**REQUIREMENT**:
In the text on scipy QR decomposition, write out word for word the part that opens with the words containing "Turns out that" and closes with "r) = la.qr(matrix)".

Turns out that it's a bit messy, but there is a solution. scipy.linalg.qr https://en.wikipedia.org/wiki/QR_decomposition http://docs.scipy.org/doc/scipy/reference/generated/scipy.linalg.qr.html#scipy.linalg.qr

import scipy.linalg as la
matrix = [[randint(2) for k in range(4)] for j in range(5)]
(q, r) = la.qr(matrix)

matrix:

[[1, 1, 1, 1], [0, 1, 1, 1], [0, 0, 0, 1], [1, 1, 1, 1], [1, 0, 0, 1]]

r:

array([[-1.73205081, -1.15470054, -1.15470054, -1.73205081],
       [ 0.        , -1.29099445, -1.29099445, -0.77459667],
       [ 0.        ,  0.        ,  0.        ,  1.        ],
       [ 0.        ,  0.        ,  0.        ,  0.63245553],
       [ 0.        ,  0.        ,  0.        ,  0.        ]])

numpy.dot(q,r):

array([[  1.00000000e+00,   1.00000000e+00,   1.00000000e+00,
          1.00000000e+00],
       [  0.00000000e+00,   1.00000000e+00,   1.00000000e+00,
          1.00000000e+00],
       [  0.00000000e+00,   0.00000000e+00,   0.00000000e+00,
          1.00000000e+00],
       [  1.00000000e+00,   1.00000000e+00,   1.00000000e+00,
          1.00000000e+00],
       [  1.00000000e+00,   0.00000000e+00,   1.11022302e-16,
          1.00000000e+00]])

(Stored dataset items)

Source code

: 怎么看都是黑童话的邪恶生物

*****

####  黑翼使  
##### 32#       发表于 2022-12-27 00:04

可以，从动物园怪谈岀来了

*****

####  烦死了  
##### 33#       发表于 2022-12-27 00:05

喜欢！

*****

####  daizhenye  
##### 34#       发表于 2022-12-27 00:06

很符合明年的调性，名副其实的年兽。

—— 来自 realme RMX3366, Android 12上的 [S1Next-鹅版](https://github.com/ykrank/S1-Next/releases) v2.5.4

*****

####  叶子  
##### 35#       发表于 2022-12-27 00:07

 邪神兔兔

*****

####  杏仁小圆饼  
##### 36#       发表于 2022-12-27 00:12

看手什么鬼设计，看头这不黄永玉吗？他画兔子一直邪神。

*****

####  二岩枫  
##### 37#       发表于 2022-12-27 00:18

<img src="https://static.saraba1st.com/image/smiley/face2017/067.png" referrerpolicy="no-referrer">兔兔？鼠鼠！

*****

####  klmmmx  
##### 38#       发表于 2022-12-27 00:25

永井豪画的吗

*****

**TASK RESULT**:
Turns out that it's a bit messy, but there is a solution. scipy.linalg.qr https://en.wikipedia.org/wiki/QR_decomposition http://docs.scipy.org/doc/scipy/reference/generated/scipy.linalg.qr.html#scipy.linalg.qr

import scipy.linalg as la
matrix = [[randint(2) for k in range(4)] for j in range(5)]
(q, r) = la.qr(matrix)